生命力接近於不死之軀的未確認魔獸們急速衰弱後,開始從細胞瓦解。古城的翅膀正在吸收它們蓄積的魔力。
補充缺乏的魔力,藉此儘量延後「焰光之宴」揭幕——沒想到未確認魔獸的出現竟然對古城產生了有利的效應。
同時,敵方數量減少,也讓琉威和優乃有了餘裕。兩人一舉站到優勢,接二連三地將MAR制的那些無人兵器摧毀。

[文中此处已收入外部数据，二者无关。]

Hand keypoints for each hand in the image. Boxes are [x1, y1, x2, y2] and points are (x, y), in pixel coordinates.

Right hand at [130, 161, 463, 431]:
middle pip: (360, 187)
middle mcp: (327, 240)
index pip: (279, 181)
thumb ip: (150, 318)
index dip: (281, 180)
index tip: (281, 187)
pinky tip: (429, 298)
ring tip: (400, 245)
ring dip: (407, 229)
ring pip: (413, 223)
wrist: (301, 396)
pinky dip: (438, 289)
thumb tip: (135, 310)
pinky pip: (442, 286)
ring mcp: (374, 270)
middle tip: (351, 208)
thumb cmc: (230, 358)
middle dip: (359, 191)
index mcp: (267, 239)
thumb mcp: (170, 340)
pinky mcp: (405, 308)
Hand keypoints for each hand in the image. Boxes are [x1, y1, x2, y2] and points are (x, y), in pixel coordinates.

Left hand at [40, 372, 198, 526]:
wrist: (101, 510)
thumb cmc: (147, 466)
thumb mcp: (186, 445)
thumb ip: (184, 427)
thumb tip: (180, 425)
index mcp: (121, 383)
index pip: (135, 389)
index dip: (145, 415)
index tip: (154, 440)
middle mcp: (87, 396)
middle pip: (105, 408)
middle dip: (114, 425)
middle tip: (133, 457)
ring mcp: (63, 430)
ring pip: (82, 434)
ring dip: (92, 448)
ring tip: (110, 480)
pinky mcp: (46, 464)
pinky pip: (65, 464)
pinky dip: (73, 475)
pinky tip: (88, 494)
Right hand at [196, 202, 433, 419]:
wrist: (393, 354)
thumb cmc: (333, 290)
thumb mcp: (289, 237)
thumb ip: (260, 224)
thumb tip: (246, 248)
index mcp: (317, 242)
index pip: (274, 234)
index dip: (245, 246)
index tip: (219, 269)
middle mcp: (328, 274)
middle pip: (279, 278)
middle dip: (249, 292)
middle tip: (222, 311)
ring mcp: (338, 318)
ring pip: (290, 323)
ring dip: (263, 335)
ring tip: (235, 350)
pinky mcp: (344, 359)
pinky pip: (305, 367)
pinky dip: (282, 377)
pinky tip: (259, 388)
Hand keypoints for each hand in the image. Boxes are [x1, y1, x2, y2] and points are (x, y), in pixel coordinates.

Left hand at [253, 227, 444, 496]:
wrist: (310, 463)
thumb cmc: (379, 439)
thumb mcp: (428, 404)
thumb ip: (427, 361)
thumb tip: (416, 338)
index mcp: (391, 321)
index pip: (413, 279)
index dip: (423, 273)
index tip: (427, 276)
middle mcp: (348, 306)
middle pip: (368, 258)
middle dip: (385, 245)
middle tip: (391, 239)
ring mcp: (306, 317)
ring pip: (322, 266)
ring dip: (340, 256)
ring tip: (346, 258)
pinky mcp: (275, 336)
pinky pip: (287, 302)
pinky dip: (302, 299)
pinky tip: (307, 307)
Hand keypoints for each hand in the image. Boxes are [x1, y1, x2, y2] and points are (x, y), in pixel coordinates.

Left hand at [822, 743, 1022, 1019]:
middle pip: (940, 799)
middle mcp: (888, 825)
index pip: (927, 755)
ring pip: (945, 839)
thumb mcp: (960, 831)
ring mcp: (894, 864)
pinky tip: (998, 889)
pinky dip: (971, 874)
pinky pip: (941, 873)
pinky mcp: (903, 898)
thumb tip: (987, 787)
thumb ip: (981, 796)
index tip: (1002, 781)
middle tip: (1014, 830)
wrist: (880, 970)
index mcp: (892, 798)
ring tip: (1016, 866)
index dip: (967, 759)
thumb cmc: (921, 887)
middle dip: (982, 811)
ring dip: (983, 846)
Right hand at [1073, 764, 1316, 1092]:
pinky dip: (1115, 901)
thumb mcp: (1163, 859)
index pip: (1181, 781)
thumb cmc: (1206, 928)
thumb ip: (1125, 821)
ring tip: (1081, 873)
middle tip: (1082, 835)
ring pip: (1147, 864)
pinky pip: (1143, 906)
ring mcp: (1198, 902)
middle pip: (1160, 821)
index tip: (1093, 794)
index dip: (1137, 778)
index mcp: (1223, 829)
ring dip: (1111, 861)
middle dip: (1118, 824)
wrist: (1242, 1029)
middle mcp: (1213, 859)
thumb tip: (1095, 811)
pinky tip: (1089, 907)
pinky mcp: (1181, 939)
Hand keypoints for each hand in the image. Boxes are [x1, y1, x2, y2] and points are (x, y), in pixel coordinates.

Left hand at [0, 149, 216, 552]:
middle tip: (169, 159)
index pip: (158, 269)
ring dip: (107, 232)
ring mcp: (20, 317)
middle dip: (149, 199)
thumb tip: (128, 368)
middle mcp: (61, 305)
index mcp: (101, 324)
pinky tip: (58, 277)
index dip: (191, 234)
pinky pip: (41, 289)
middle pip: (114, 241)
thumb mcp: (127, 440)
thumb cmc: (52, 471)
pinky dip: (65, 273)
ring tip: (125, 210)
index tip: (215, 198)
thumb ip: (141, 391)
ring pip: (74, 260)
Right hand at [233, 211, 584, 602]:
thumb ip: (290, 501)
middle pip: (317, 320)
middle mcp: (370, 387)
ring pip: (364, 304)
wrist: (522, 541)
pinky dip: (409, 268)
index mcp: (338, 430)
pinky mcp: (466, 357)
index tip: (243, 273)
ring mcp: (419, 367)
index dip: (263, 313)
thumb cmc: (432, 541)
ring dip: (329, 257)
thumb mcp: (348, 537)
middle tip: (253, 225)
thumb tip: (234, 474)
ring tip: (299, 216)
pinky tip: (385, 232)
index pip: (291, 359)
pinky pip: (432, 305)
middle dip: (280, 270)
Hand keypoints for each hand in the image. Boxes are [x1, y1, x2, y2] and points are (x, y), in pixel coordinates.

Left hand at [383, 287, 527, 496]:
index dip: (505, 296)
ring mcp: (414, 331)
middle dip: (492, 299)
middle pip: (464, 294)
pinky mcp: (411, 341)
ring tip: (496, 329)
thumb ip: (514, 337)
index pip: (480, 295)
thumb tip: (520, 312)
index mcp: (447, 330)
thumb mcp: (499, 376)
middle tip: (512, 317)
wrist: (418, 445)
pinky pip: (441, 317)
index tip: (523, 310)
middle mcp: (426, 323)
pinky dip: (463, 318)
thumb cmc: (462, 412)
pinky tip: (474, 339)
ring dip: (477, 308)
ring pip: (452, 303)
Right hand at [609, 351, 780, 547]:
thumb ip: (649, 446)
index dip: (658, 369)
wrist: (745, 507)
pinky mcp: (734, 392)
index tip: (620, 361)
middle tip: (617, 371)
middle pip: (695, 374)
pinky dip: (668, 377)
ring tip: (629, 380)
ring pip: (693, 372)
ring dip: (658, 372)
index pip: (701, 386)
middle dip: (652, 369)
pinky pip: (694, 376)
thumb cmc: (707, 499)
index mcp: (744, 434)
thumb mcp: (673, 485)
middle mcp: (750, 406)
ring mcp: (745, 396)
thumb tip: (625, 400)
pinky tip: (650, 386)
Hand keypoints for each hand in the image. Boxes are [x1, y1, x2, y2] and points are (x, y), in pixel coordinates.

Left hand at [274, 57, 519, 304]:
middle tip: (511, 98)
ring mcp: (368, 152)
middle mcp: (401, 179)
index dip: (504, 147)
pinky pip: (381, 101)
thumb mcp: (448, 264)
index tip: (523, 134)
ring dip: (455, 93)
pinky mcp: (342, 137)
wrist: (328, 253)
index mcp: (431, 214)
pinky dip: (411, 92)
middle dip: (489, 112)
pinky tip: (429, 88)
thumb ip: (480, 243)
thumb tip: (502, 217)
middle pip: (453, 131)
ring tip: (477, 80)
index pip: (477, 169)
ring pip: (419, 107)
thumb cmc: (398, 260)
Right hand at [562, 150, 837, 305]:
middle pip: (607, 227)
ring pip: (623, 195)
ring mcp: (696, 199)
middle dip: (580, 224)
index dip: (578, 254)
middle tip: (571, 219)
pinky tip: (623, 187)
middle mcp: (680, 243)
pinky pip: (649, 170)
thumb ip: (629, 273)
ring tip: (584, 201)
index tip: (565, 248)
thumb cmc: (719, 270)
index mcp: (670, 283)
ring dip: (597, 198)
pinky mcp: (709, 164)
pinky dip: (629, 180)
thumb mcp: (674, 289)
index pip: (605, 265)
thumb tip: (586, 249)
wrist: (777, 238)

MAR這麼明目張胆地牽涉到占領基石之門,讓古城驚訝得都傻眼了。雖然在未確認魔獸出現時就看得出來,但對方似乎連藏都不用藏了。
「卡思子呢?她沒跟你們在一起嗎?」
古城朝繼續戰鬥的琉威他們問。琉威則一邊亂射咒彈一邊回頭說:
「我們被分隔開來了。班長一個人在跟MAR的總帥戰鬥。」
「MAR的……總帥?」
古城目瞪口呆。有那種大人物親自駕臨基石之門,如此的真相實在讓他難掩動搖。
「你先走,城城!去幫雫雫的忙!」
優乃踹開警備器說道。
「我明白了,剩下的交給我!」
古城對他們倆這麼說完,就往基石之門裡面跑。有意擋路的MAR制無人兵器則用漆黑之翼掃蕩。
「剩下的交給他是嗎~~……城城變得還真可靠。」
優乃目送古城的背影,感慨深刻地眯細眼睛,表情宛如母親守候孩子成長。
「說得是。既然這樣,我們該做的就是確保退路——實在有點吃力吧。」
琉威從天花板的裂縫仰望天空,然後微微地冒出嘆息。
MAR的運輸直升機正隨著轟鳴聲從天而降。它們恐怕運了增援的無人兵器過來吧。從這樣的舉動可以感受到無論發生什麼,MAR都不會讓人把基石之門奪回去的強烈意志。
相對地,琉威的咒彈已經差不多見底,優乃的體力也到了極限。若是錯判撤退的時機,別說確保退路,最糟的情況下甚至有可能全軍覆沒。
然而,當琉威百般糾結地凝望到一半時,降落中的運輸直升機突然冒出火焰。零件隨轟焰撒落,直升機逐漸搖搖晃晃地打轉著往運河下墜。
「咦?怎麼會……?」
優乃詫異地眨了眨眼睛。
而她的獸耳有所感應,頓時抖了一下。
在琉威等人背後,基石之門入口的方向有群眾的聲音傳來,還有爆炸聲與槍聲。而且也感覺得到吸血鬼召喚眷獸,以及魔法的動靜。
「這是……」
琉威和優乃看了彼此的臉。
原本散落於弦神島的魔族領主人選們從入口一起蜂擁進來。他們察覺到基石之門的狀況有異,就像合謀過一樣陸續集結於此。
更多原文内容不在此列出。